Her upcoming publications include chapters in Oxford Handbook of the Bible in India, Oxford Bibliographies, and a volume on Dalit Theology.

Dr. Brittney Cooper

Professor, Women’s Gender and Sexuality Studies and Africana Studies | Rutgers University 

Dr. Brittney Cooper’s Bio

Brittney Cooper is Professor of Women’s, Gender, and Sexuality Studies and Africana Studies at Rutgers University. She is also Founding Director and Principal Investigator of the Race and Gender Equity or RAGE Lab at Rutgers. She is author of several books including the New York Times bestseller Eloquent Rage, and most recently Stand Up: Ten Mighty Women Who Made a Change. She’s a commentator on MSNBC, a contributor at The Cut, and has written for the New York Times, Time Magazine, Essence, Cosmopolitan and many others. Dr. Cooper hails from Louisiana and is a proud alumna of Howard University. She is also a licensed minister in the Baptist Church.

Ms. Emma Eagle Heart-White

Psychotherapist | Oneida Tribe of Indians of Wisconsin

Emma Eagle Heart-White Bio

Emma Eagle Heart-White, MAC, LPC, (Waŋblí Wíyaka Wíŋ – Eagle Feather Woman), Oglála Lakȟóta, is a sexual assault survivor, advocate, and psychotherapist.  She is the co-author of Warrior Princesses Strike Back:  How Lakota Twins Fight Oppression and Heal Through Connectedness.  Emma utilizes her foundational Lakȟóta upbringing to support others on their healing path.  As a survivor of sexual assault, Emma’s passion is in helping others heal as she draws from her own personal, professional, and cultural experience.  Understanding the impact of intergenerational trauma and historical trauma was instrumental in her finding healing through traditional Lakota spirituality and reconciling deep traumas that plague many Indigenous communities.

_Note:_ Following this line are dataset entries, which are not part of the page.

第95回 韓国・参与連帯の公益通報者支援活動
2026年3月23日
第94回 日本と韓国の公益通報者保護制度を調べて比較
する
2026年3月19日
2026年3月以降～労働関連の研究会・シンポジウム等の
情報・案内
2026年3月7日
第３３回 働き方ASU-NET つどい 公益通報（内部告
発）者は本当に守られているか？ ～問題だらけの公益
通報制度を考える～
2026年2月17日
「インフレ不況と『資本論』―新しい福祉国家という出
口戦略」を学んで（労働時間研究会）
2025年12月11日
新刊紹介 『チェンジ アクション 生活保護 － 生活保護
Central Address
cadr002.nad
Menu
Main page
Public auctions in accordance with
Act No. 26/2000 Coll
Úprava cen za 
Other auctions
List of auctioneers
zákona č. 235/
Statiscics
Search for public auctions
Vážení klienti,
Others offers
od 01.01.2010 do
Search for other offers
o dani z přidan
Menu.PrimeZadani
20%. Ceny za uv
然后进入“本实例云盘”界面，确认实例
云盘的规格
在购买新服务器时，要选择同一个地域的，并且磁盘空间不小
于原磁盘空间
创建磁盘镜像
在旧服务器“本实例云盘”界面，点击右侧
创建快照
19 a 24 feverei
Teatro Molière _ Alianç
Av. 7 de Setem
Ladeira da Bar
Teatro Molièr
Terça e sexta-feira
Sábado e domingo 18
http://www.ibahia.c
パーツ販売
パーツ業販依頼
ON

Mrs. Eagle Heart-White combines a number of trauma informed healing modalities including culturally-based practices of smudging with traditional medicines, healing knowledge, and healing programs such as, White Bison’s “Mending Broken Hearts-Healing Unresolved Grief and Intergenerational Trauma and White Bison:  Youth-Purpose of Life.  She, also, employs Western modalities including Brainspotting Therapy discovered by Dr. David Grand.  This therapy is effective for treating and processing traumatic memories on an emotional and somatic level.  She is a co-facilitator of Dialectical Behavior Therapy youth groups.  She is, also, a Reiki/Energy Work practitioner.  Throughout her career, Emma has worked with at-risk youth, individuals, couples, elderly, and families.  She has treated individuals experiencing depression, anxiety, trauma, posttraumatic stress disorder, suicide, bipolar disorder, schizoaffective disorder, schizophrenia, domestic and sexual violence.

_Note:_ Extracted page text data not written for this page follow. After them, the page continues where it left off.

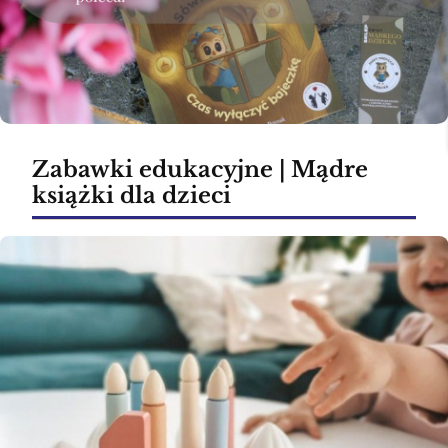
Zabawki edukacyjne | Mądre
książki dla dzieci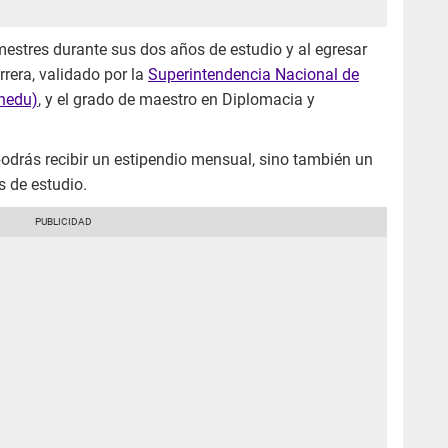
estres durante sus dos años de estudio y al egresar
rrera, validado por la
Superintendencia Nacional de
unedu)
, y el grado de maestro en Diplomacia y
podrás recibir un estipendio mensual, sino también un
s de estudio.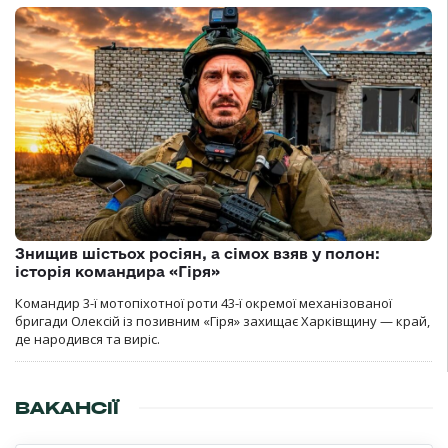
Знищив шістьох росіян, а сімох взяв у полон:
історія командира «Гіря»
Командир 3-ї мотопіхотної роти 43-ї окремої механізованої
бригади Олексій із позивним «Гіря» захищає Харківщину — край,
де народився та виріс.
ВАКАНСІЇ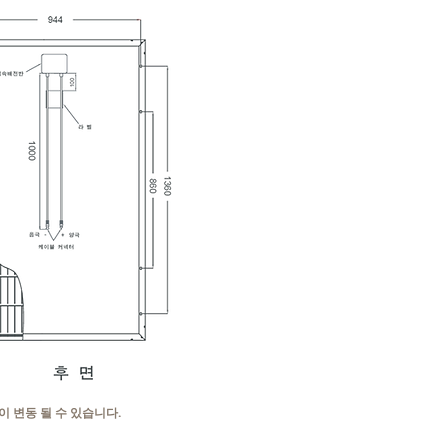
 변동 될 수 있습니다.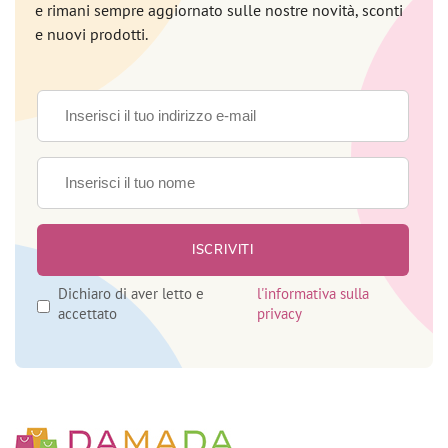
e rimani sempre aggiornato sulle nostre novità, sconti
e nuovi prodotti.
Dichiaro di aver letto e
l'informativa sulla
accettato
privacy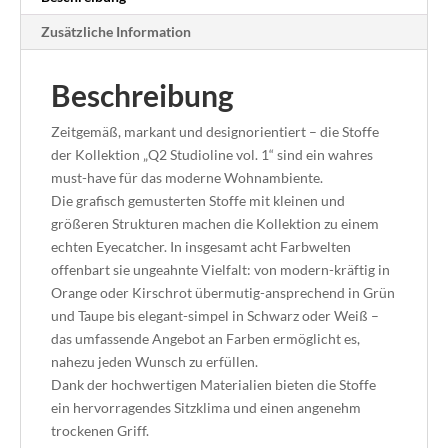
Zusätzliche Information
Beschreibung
Zeitgemäß, markant und designorientiert – die Stoffe
der Kollektion „Q2 Studioline vol. 1“ sind ein wahres
must-have für das moderne Wohnambiente.
Die grafisch gemusterten Stoffe mit kleinen und
größeren Strukturen machen die Kollektion zu einem
echten Eyecatcher. In insgesamt acht Farbwelten
offenbart sie ungeahnte Vielfalt: von modern-kräftig in
Orange oder Kirschrot übermutig-ansprechend in Grün
und Taupe bis elegant-simpel in Schwarz oder Weiß –
das umfassende Angebot an Farben ermöglicht es,
nahezu jeden Wunsch zu erfüllen.
Dank der hochwertigen Materialien bieten die Stoffe
ein hervorragendes Sitzklima und einen angenehm
trockenen Griff.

Emma holds a Master of Arts in Counseling (M.A.), Community emphasis, from Lakeland University, a Bachelor of Arts (B.A.) in Educational Policy and Community Studies, and an Interdisciplinary Degree in American Indian Studies from the University of Wisconsin-Milwaukee.

Emma has been a psychotherapist for seven years, a Domestic Violence Advocate in both community and court settings for five years, and a Native American youth advocate in the public school system for five years.. She has also served as adjunct staff for the University of Wisconsin-Oshkosh teaching Domestic Violence classes to undergraduate students.




Ms. Muthoni Muriu

Senior Adviser, Diversity, Inclusion and Shared Leadership | UN Women

Ms. Muthoni Muriu’s Bio

Ms. Muthoni Muriu brings over twenty-five years of international development experience, and a passion for women’s rights and social justice, to her role as Senior Adviser, Diversity, Inclusion and Shared Leadership for UN Women. In her role, she supports the development, implementation and monitoring of UN Women’s diversity and inclusion programs.  This includes a focus on race and discrimination issues related to, amongst others, sexual orientation, nationality, ethnicity, language, religion, and disability. Her focus is on supporting a truly inclusive workplace culture where all personnel are valued and empowered to contribute their best work in service of gender equality and the empowerment of women.